Data to examine:
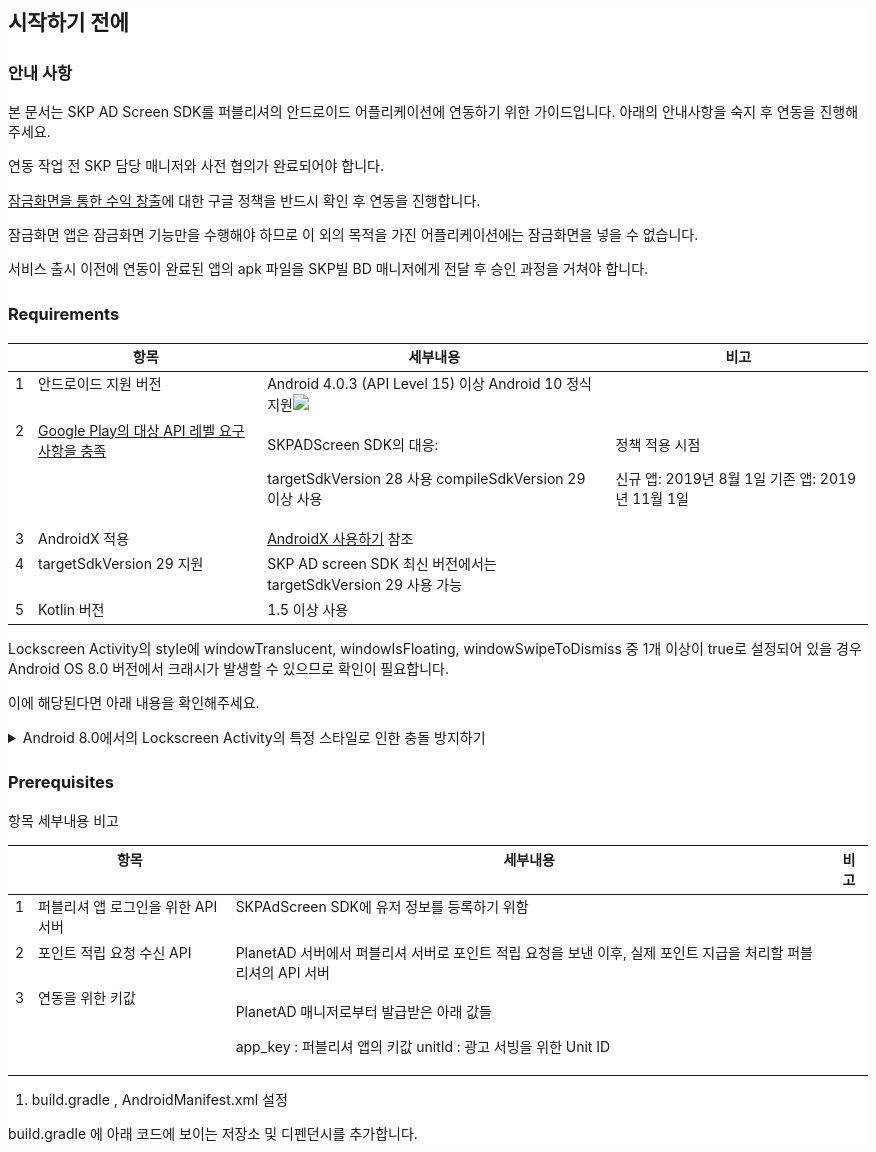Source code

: ## 시작하기 전에

### 안내 사항

본 문서는 SKP AD Screen SDK를 퍼블리셔의 안드로이드 어플리케이션에 연동하기 위한 가이드입니다. 아래의 안내사항을 숙지 후 연동을 진행해주세요.

연동 작업 전 SKP 담당 매니저와 사전 협의가 완료되어야 합니다.

[잠금화면을 통한 수익 창출](https://play.google.com/intl/ko_ALL/about/monetization-ads/ads/lockscreen)에 대한 구글 정책을 반드시 확인 후 연동을 진행합니다.

잠금화면 앱은 잠금화면 기능만을 수행해야 하므로 이 외의 목적을 가진 어플리케이션에는 잠금화면을 넣을 수 없습니다.

서비스 출시 이전에 연동이 완료된 앱의 apk 파일을 SKP빌 BD 매니저에게 전달 후 승인 과정을 거쳐야 합니다.

### Requirements

||항목|세부내용|비고|
| :- | - | - | - |
|1|안드로이드 지원 버전|Android 4.0.3 (API Level 15) 이상 Android 10 정식 지원![](Aspose.Words.00b72282-4c74-4740-b5d2-159f6976149c.006.png)||
|2|[Google Play의 대상 API 레벨 요구사항을 충족](https://developer.android.com/distribute/best-practices/develop/target-sdk)|<p>SKPADScreen SDK의 대응:</p><p>targetSdkVersion 28 사용 compileSdkVersion 29 이상 사용</p>|<p>정책 적용 시점</p><p>신규 앱: 2019년 8월 1일 기존 앱: 2019년 11월 1일</p>|
|3|AndroidX 적용|[AndroidX 사용하기](https://developer.android.com/jetpack/androidx/migrate?hl=ko) 참조||
|4|targetSdkVersion 29 지원|SKP AD screen SDK 최신 버전에서는 targetSdkVersion 29 사용 가능||
|5|Kotlin 버전|1\.5 이상 사용||

Lockscreen Activity의 style에 windowTranslucent, windowIsFloating, windowSwipeToDismiss 중 1개 이상이 true로 설정되어 있을 경우 Android OS 8.0 버전에서 크래시가 발생할 수 있으므로 확인이 필요합니다. 

이에 해당된다면 아래 내용을 확인해주세요.

<details><summary>Android 8.0에서의 Lockscreen Activity의 특정 스타일로 인한 충돌 방지하기</summary></details>



### Prerequisites

항목 세부내용 비고

||항목|세부내용|비고|
| :- | - | - | - |
|1|퍼블리셔 앱 로그인을 위한 API 서버|SKPAdScreen SDK에 유저 정보를 등록하기 위함||
|2|포인트 적립 요청 수신 API|PlanetAD 서버에서 퍼블리셔 서버로 포인트 적립 요청을 보낸 이후, 실제 포인트 지급을 처리할 퍼블리셔의 API 서버||
|3|연동을 위한 키값|<p>PlanetAD 매니저로부터 발급받은 아래 값들</p><p>app\_key : 퍼블리셔 앱의 키값 unitId : 광고 서빙을 위한 Unit ID||

1. build.gradle , AndroidManifest.xml 설정

build.gradle 에 아래 코드에 보이는 저장소 및 디펜던시를 추가합니다.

Task item: Pull every line with "PlanetAD" from the records.

Answer to this task:
|2|포인트 적립 요청 수신 API|PlanetAD 서버에서 퍼블리셔 서버로 포인트 적립 요청을 보낸 이후, 실제 포인트 지급을 처리할 퍼블리셔의 API 서버||
|3|연동을 위한 키값|<p>PlanetAD 매니저로부터 발급받은 아래 값들</p><p>app\_key : 퍼블리셔 앱의 키값 unitId : 광고 서빙을 위한 Unit ID||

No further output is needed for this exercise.